The real question is humanity, and nothing short of anarchy can guarantee the perfect freedom of choice.

Choice is the “god” of many.

Illustration: States that have fetal homicide laws
It is murder to kill a fetus or embryo, intentionally except in the case of abortion.

There are 36 states that have this law, including Georgia.

It’s strange that if someone else kills the child, it’s is “feticide”, but if the mother chooses to abort the child it is “choice”.

1. Just over 1% of all abortions in the United States happen as a result of rape: Torres A and Forrest JD, Why do women have abortions? Family Planning Perspectives, 1988, 24(4):169-176.

Competing Rights
Politically speaking, abortion is an issue that involves competing rights.

1. On the one hand, you have the mother's right not to be pregnant.
v/s
2. On the other hand, you have the baby's right not to be killed.

The question that must be answered is this: Which right is more fundamental? Which right has a greater claim?

Abortion advocates argue that outlawing abortion would, in essence, elevate the rights of the unborn over and above those of the mother.

"How can you make a fetus more important than a grown woman?", they might ask.

In reality, outlawing abortion wouldn't be giving unborn children more rights; it would simply gain for them the one most fundamental right that no one can live without, the right to life.

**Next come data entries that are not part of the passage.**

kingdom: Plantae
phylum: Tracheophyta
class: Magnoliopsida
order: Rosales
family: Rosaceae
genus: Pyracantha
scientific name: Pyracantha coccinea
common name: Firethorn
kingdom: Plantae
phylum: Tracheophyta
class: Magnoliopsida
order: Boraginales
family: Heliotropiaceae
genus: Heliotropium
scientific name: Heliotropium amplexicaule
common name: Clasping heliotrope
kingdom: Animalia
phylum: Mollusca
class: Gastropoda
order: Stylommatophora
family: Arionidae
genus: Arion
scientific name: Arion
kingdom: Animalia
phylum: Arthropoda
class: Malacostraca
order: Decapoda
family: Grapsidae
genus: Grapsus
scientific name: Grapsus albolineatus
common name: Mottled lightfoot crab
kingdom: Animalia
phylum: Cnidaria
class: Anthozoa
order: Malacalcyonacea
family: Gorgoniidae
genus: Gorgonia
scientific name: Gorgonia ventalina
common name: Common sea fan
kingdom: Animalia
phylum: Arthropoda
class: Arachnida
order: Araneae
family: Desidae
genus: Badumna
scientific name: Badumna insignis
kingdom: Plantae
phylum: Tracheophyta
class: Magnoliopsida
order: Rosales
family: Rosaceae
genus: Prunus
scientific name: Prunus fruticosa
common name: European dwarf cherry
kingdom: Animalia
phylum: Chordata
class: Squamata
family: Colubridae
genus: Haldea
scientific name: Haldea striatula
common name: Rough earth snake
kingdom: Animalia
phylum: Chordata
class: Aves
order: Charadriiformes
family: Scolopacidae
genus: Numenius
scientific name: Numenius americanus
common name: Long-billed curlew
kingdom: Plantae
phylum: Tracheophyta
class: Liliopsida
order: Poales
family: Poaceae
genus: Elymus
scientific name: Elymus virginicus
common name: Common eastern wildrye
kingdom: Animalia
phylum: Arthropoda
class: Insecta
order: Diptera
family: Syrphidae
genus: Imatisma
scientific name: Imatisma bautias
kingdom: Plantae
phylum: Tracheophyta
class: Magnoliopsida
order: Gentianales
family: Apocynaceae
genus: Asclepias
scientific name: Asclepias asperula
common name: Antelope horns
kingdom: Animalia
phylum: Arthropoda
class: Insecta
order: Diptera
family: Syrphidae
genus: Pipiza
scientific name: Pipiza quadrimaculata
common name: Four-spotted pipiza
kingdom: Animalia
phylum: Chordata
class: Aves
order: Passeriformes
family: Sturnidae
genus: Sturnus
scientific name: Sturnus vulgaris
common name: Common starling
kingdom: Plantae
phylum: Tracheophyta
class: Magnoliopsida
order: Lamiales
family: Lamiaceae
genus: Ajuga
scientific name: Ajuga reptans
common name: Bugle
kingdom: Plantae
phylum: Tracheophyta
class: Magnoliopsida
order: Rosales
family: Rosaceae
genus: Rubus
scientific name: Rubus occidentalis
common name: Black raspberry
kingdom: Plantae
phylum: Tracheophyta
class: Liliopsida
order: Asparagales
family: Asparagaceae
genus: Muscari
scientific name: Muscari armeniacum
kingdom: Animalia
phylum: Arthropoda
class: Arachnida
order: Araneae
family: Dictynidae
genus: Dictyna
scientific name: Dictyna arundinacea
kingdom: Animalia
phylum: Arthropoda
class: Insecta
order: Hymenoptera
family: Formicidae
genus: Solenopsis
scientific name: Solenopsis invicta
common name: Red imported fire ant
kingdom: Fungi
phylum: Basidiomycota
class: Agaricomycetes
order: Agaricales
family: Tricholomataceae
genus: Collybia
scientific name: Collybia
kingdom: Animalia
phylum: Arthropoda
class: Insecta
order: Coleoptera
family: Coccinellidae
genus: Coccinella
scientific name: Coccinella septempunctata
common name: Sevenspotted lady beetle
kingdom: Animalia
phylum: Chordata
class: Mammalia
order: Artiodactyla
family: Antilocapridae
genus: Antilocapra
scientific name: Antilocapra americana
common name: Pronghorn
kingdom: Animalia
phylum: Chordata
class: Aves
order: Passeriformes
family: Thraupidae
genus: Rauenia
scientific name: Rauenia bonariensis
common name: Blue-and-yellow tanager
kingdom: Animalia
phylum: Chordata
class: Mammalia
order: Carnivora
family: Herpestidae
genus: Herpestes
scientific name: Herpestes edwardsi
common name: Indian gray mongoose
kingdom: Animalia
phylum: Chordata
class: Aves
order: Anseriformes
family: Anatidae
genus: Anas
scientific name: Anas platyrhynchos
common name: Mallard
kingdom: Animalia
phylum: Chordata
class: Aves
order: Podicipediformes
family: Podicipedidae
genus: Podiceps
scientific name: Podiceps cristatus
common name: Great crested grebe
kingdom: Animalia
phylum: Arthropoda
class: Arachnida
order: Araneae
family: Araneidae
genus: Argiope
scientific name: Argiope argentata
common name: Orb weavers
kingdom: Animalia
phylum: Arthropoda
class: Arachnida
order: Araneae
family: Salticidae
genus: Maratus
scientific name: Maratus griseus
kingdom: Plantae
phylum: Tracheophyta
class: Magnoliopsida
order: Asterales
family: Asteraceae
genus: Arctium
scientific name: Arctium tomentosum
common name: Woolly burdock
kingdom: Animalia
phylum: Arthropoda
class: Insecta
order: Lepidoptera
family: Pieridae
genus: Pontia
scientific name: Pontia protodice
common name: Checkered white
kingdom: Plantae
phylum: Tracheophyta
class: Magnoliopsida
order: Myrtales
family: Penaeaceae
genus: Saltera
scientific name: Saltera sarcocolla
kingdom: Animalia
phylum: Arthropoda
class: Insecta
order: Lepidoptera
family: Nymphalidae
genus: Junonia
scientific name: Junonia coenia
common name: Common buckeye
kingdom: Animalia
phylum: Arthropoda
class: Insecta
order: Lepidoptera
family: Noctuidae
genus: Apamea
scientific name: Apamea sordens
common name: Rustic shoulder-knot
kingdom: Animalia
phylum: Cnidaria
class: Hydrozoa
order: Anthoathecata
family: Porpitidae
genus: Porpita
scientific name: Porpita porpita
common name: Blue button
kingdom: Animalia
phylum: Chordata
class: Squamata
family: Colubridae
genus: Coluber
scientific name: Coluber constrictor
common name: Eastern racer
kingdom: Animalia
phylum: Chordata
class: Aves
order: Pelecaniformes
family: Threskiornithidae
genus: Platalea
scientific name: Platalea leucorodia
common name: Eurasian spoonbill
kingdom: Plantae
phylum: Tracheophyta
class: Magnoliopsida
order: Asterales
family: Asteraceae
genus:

If a baby is not to be aborted, then the pregnant mother must remain pregnant.

This will also require of her sickness, fatigue, reduced mobility, an enlarged body, and a new wardrobe.

Fortunately, it is not a permanent condition.

On the flip side, for a pregnant woman not to be pregnant, her child must be killed (unless she is past her 21st week of pregnancy, in which case the baby may well survive outside the womb).

Abortion costs the unborn child his or her very life and it is a thoroughly permanent condition.

This is what's at stake, both for the child and for the mother. It is not an issue of who is more important, but rather who has more on the line.

Any time the rights of two people stand in opposition to each other, the government must protect the more fundamental right.

Let's consider crosswalks on Broad Street. A car is driving down the street while a person is crossing the street.

The law requires the driver of that car to slow down and stop (giving up their right to drive where they want, when they want, and at what speed they want) so that the pedestrian may cross the street in front of him. Why?

Why must the driver temporarily give up his right to drive down the street just because someone else is walking across the street? Why is the right of the man on foot upheld while the right of the man in the car is denied?

It is not because the pedestrian is more valuable than the driver but rather because, if the driver doesn't stop, the pedestrian will likely be killed.

In order for the driver to proceed down the street at full speed, at that moment, it will cost the pedestrian his life.

In order for the pedestrian to finish crossing the street, at that moment, it will cost the driver a few minutes of drive time.

Obviously, for a woman to remain pregnant, she gives up far more than a few minutes of drive time, but she gives up far less than the baby who would otherwise be killed.

This is what it all comes down to.

Abortion permanently takes away the life of the unborn.

Pregnancy temporarily takes away some of the freedoms of the mother.

Since there is far more at stake for the child, the more fundamental right to life must be upheld.